▶ Provided material
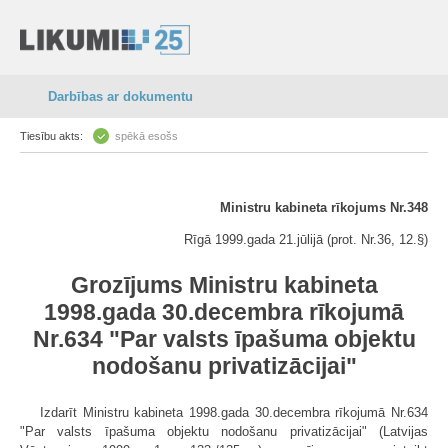
Darbības ar dokumentu
Tiesību akts:
spēkā esošs
Ministru kabineta rīkojums Nr.348
Rīgā 1999.gada 21.jūlijā (prot. Nr.36, 12.§)
Grozījums Ministru kabineta
1998.gada 30.decembra rīkojumā
Nr.634 "Par valsts īpašuma objektu
nodošanu privatizācijai"
Izdarīt Ministru kabineta 1998.gada 30.decembra rīkojumā Nr.634
"Par valsts īpašuma objektu nodošanu privatizācijai" (Latvijas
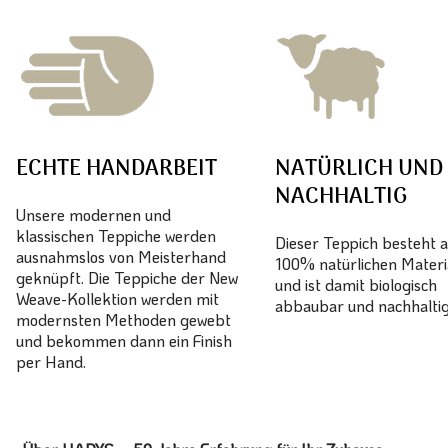
ECHTE HANDARBEIT
NATÜRLICH UND
NACHHALTIG
Unsere modernen und
klassischen Teppiche werden
Dieser Teppich besteht 
ausnahmslos von Meisterhand
100% natürlichen Materi
geknüpft. Die Teppiche der New
und ist damit biologisch
Weave-Kollektion werden mit
abbaubar und nachhaltig
modernsten Methoden gewebt
und bekommen dann ein Finish
per Hand.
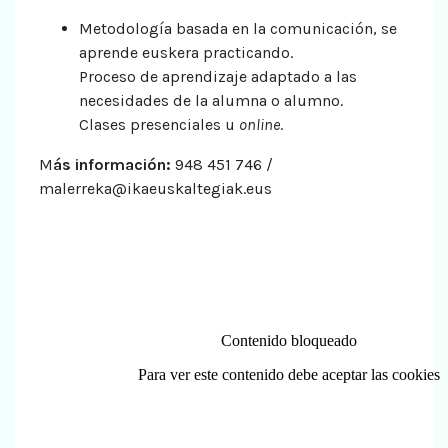
Metodología basada en la comunicación, se
aprende euskera practicando.
Proceso de aprendizaje adaptado a las
necesidades de la alumna o alumno.
Clases presenciales u
online
.
M
ás información:
948 451 746 /
malerreka@ikaeuskaltegiak.eus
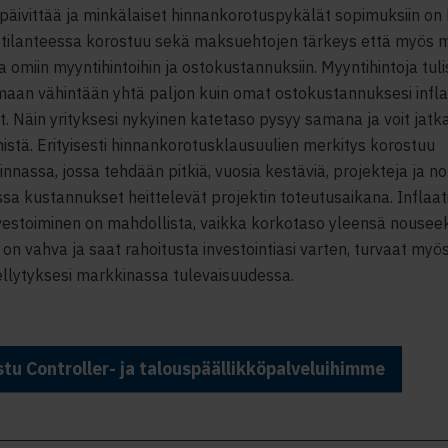
päivittää ja minkälaiset hinnankorotuspykälät sopimuksiin on ki
iotilanteessa korostuu sekä maksuehtojen tärkeys että myös 
a omiin myyntihintoihin ja ostokustannuksiin. Myyntihintoja tuli
aan vähintään yhtä paljon kuin omat ostokustannuksesi infla
. Näin yrityksesi nykyinen katetaso pysyy samana ja voit jatk
istä. Erityisesti hinnankorotusklausuulien merkitys korostuu
minnassa, jossa tehdään pitkiä, vuosia kestäviä, projekteja ja n
ssa kustannukset heittelevät projektin toteutusaikana. Inflaat
estoiminen on mahdollista, vaikka korkotaso yleensä nouseekin
on vahva ja saat rahoitusta investointiasi varten, turvaat myö
llytyksesi markkinassa tulevaisuudessa.
tu Controller- ja talouspäällikköpalveluihimme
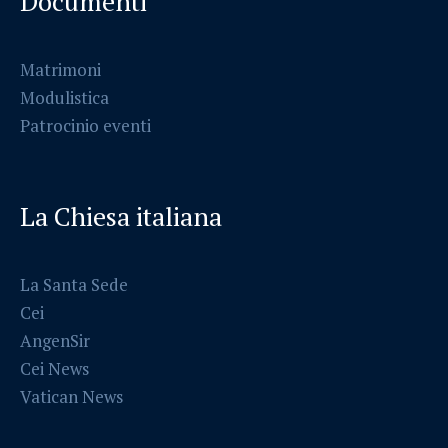
Documenti
Matrimoni
Modulistica
Patrocinio eventi
La Chiesa italiana
La Santa Sede
Cei
AngenSir
Cei News
Vatican News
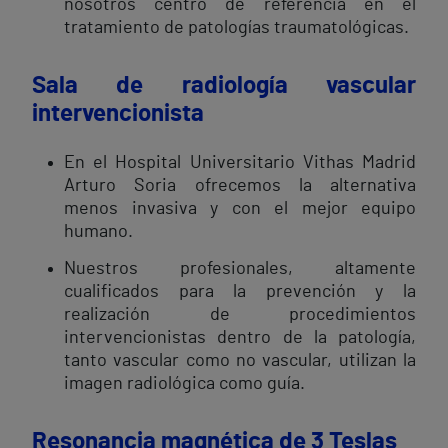
nosotros centro de referencia en el
tratamiento de patologías traumatológicas.
Sala de radiología vascular
intervencionista
En el Hospital Universitario Vithas Madrid
Arturo Soria ofrecemos la alternativa
menos invasiva y con el mejor equipo
humano.
Nuestros profesionales, altamente
cualificados para la prevención y la
realización de procedimientos
intervencionistas dentro de la patología,
tanto vascular como no vascular, utilizan la
imagen radiológica como guía.
Resonancia magnética de 3 Teslas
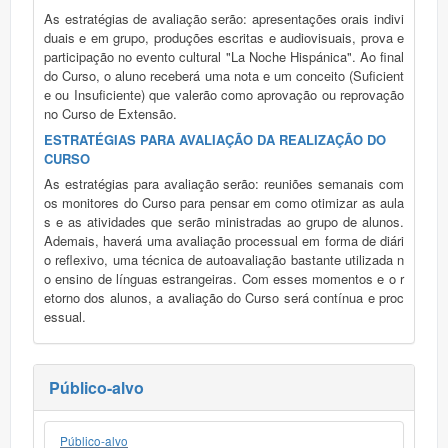
As estratégias de avaliação serão: apresentações orais indivi
duais e em grupo, produções escritas e audiovisuais, prova e
participação no evento cultural "La Noche Hispánica". Ao final
do Curso, o aluno receberá uma nota e um conceito (Suficient
e ou Insuficiente) que valerão como aprovação ou reprovação
no Curso de Extensão.
ESTRATÉGIAS PARA AVALIAÇÃO DA REALIZAÇÃO DO
CURSO
As estratégias para avaliação serão: reuniões semanais com
os monitores do Curso para pensar em como otimizar as aula
s e as atividades que serão ministradas ao grupo de alunos.
Ademais, haverá uma avaliação processual em forma de diári
o reflexivo, uma técnica de autoavaliação bastante utilizada n
o ensino de línguas estrangeiras. Com esses momentos e o r
etorno dos alunos, a avaliação do Curso será contínua e proc
essual.
Público-alvo
Público-alvo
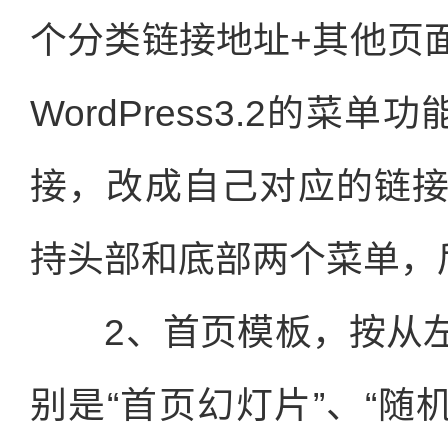
个分类链接地址+其他页
WordPress3.2的菜
接，改成自己对应的链
持头部和底部两个菜单，
2、首页模板，按从左
别是“首页幻灯片”、“随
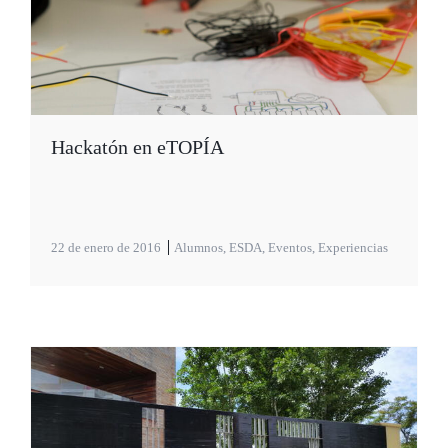
Hackatón en eTOPÍA
22 de enero de 2016
Alumnos
,
ESDA
,
Eventos
,
Experiencias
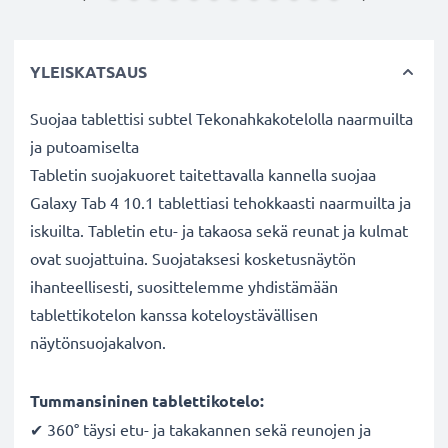
YLEISKATSAUS
Suojaa tablettisi subtel Tekonahkakotelolla naarmuilta
ja putoamiselta
Tabletin suojakuoret taitettavalla kannella suojaa
Galaxy Tab 4 10.1 tablettiasi tehokkaasti naarmuilta ja
iskuilta. Tabletin etu- ja takaosa sekä reunat ja kulmat
ovat suojattuina. Suojataksesi kosketusnäytön
ihanteellisesti, suosittelemme yhdistämään
tablettikotelon kanssa koteloystävällisen
näytönsuojakalvon.
Tummansininen tablettikotelo:
✔ 360° täysi etu- ja takakannen sekä reunojen ja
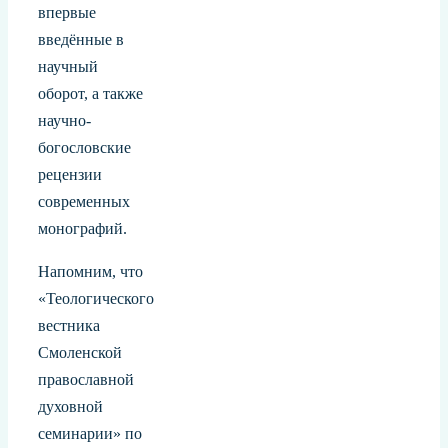
впервые
введённые в
научный
оборот, а также
научно-
богословские
рецензии
современных
монографий.
Напомним, что
«Теологического
вестника
Смоленской
православной
духовной
семинарии» по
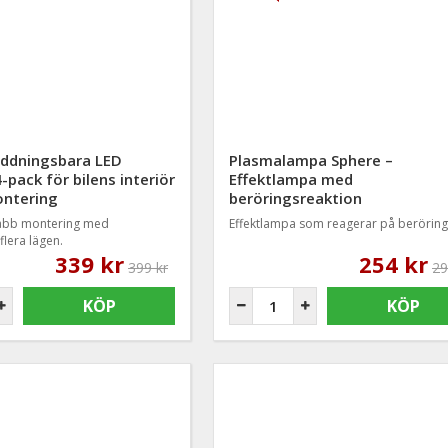
ddningsbara LED
Plasmalampa Sphere –
4-pack för bilens interiör
Effektlampa med
ontering
beröringsreaktion
nabb montering med
Effektlampa som reagerar på beröring
flera lägen.
339 kr
254 kr
399 kr
29
KÖP
KÖP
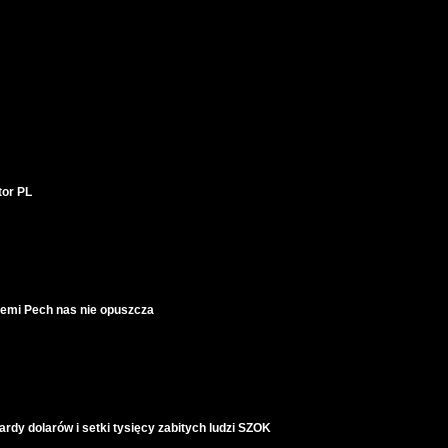
tor PL
 ziemi Pech nas nie opuszcza
y dolarów i setki tysięcy zabitych ludzi SZOK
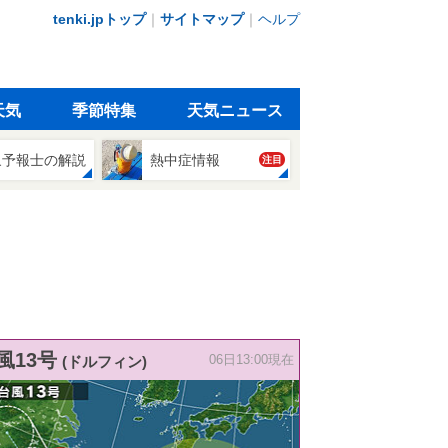
tenki.jpトップ
｜
サイトマップ
｜
ヘルプ
天気
季節特集
天気ニュース
象予報士の解説
熱中症情報
注目
風13号
(ドルフィン)
06日13:00現在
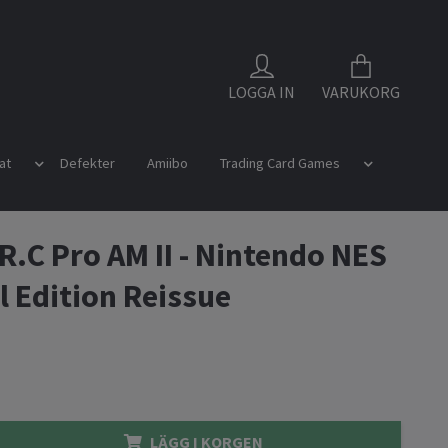
LOGGA IN
VARUKORG
at
Defekter
Amiibo
Trading Card Games
 R.C Pro AM II - Nintendo NES
l Edition Reissue
LÄGG I KORGEN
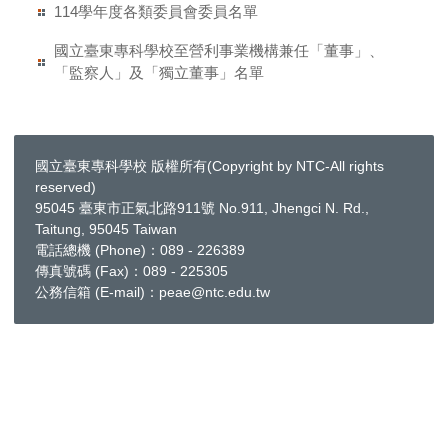
114學年度各類委員會委員名單
國立臺東專科學校至營利事業機構兼任「董事」、
「監察人」及「獨立董事」名單
國立臺東專科學校 版權所有(Copyright by NTC-All rights
reserved)
95045 臺東市正氣北路911號 No.911, Jhengci N. Rd.,
Taitung, 95045 Taiwan
電話總機 (Phone)：089 - 226389
傳真號碼 (Fax)：089 - 225305
公務信箱 (E-mail)：peae@ntc.edu.tw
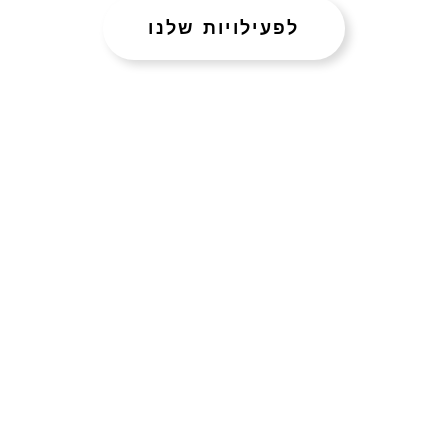
לפעילויות שלנו
הבאתם את העובדים המבריקים והטובים ביותר בתחומם,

▶ Exercise
Looking at the data above, show all lines where the word "privatizācijai" occurs.

▶ Output below
nodošanu privatizācijai"
"Par valsts īpašuma objektu nodošanu privatizācijai" (Latvijas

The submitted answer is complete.